In the early 1930s at the onset of the Great Depression, the textile industry was in decline. To provide employment, the city sought to clear out the underbrush and place a wall around the springs to control flow and prevent groundwater contamination. The city obtained assistance through to the Texas Rehabilitation and Relief Commission established under the Federal Emergency Relief Act.

In 1934 two concrete pools were also constructed on the property as part of a fish rearing pond lease. The ponds are gone but some of the 1930s structures are still present on the property as well as rock walls lining the original spring flow area.

By the end of 1936, the spring had also been capped and two drilled wells were in operation on the property. A third well was drilled in December, 1944.

The New Braunfels Utilities began in 1942 as an electric company. In 1959, the company took over the sewer and water systems and in 1960s NBU moved their operations to the water works site.

Although our water supply is no longer taken directly from the headwater springs, some of our water is still taken from the wells on the property. The New Braunfels Utilities still maintains the property and they have a great project to preserve the property and springs.
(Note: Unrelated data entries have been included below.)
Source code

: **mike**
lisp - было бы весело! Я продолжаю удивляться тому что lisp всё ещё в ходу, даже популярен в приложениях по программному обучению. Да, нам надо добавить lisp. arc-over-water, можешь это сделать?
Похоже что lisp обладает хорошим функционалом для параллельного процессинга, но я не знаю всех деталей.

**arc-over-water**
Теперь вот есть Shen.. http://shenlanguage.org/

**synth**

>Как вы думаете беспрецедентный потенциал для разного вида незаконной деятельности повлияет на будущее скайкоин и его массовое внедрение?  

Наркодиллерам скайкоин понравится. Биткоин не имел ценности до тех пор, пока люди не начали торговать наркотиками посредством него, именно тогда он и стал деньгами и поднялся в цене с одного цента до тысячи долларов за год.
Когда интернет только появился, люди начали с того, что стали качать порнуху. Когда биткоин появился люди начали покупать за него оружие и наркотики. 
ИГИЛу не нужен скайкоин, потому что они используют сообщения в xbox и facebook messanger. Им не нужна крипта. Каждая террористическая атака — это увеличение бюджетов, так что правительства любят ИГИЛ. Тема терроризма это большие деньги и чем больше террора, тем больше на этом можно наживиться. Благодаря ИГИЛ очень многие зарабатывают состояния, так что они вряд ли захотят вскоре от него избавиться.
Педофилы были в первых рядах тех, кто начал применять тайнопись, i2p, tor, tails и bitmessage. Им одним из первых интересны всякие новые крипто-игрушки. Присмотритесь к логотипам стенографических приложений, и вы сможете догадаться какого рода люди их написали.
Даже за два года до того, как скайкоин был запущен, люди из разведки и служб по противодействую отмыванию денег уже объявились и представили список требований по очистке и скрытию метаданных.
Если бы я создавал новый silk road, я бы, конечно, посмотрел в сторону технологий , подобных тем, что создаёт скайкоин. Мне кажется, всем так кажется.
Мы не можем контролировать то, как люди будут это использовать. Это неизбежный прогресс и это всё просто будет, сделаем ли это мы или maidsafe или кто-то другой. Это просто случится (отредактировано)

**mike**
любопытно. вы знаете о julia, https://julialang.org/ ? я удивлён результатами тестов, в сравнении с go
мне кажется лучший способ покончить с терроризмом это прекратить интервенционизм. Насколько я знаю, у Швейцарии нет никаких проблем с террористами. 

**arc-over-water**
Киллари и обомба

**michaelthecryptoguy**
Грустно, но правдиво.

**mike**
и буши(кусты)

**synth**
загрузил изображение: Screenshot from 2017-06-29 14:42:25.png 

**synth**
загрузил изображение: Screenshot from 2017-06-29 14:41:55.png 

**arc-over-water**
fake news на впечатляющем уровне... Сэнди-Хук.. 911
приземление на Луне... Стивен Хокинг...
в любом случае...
The Comal Springs Conservation Center project is being sponsored by the NBU aided by the New Braunfels Area Community Foundation. The five-phase project will take approximately five years to complete. From the project brochure: “In keeping with a longstanding commitment to the environment and to the community NBU plans to restore and develop this site into a multi-use facility which enhances the community’s relationship with nature. The development will be a teaching tool which honors the cultural and environmental history of the site and area while encouraging future stewardship of the environment, water and community.” This will include the restoration of the Comal Springs headwaters and transform the 16+ acres of asphalt into native landscape. There will be public facilities and use of historic structures to reconnect the community to its natural water and ecology.

New Braunfels and Comal County are very conservation conscious and this is another example of conservation and restoration.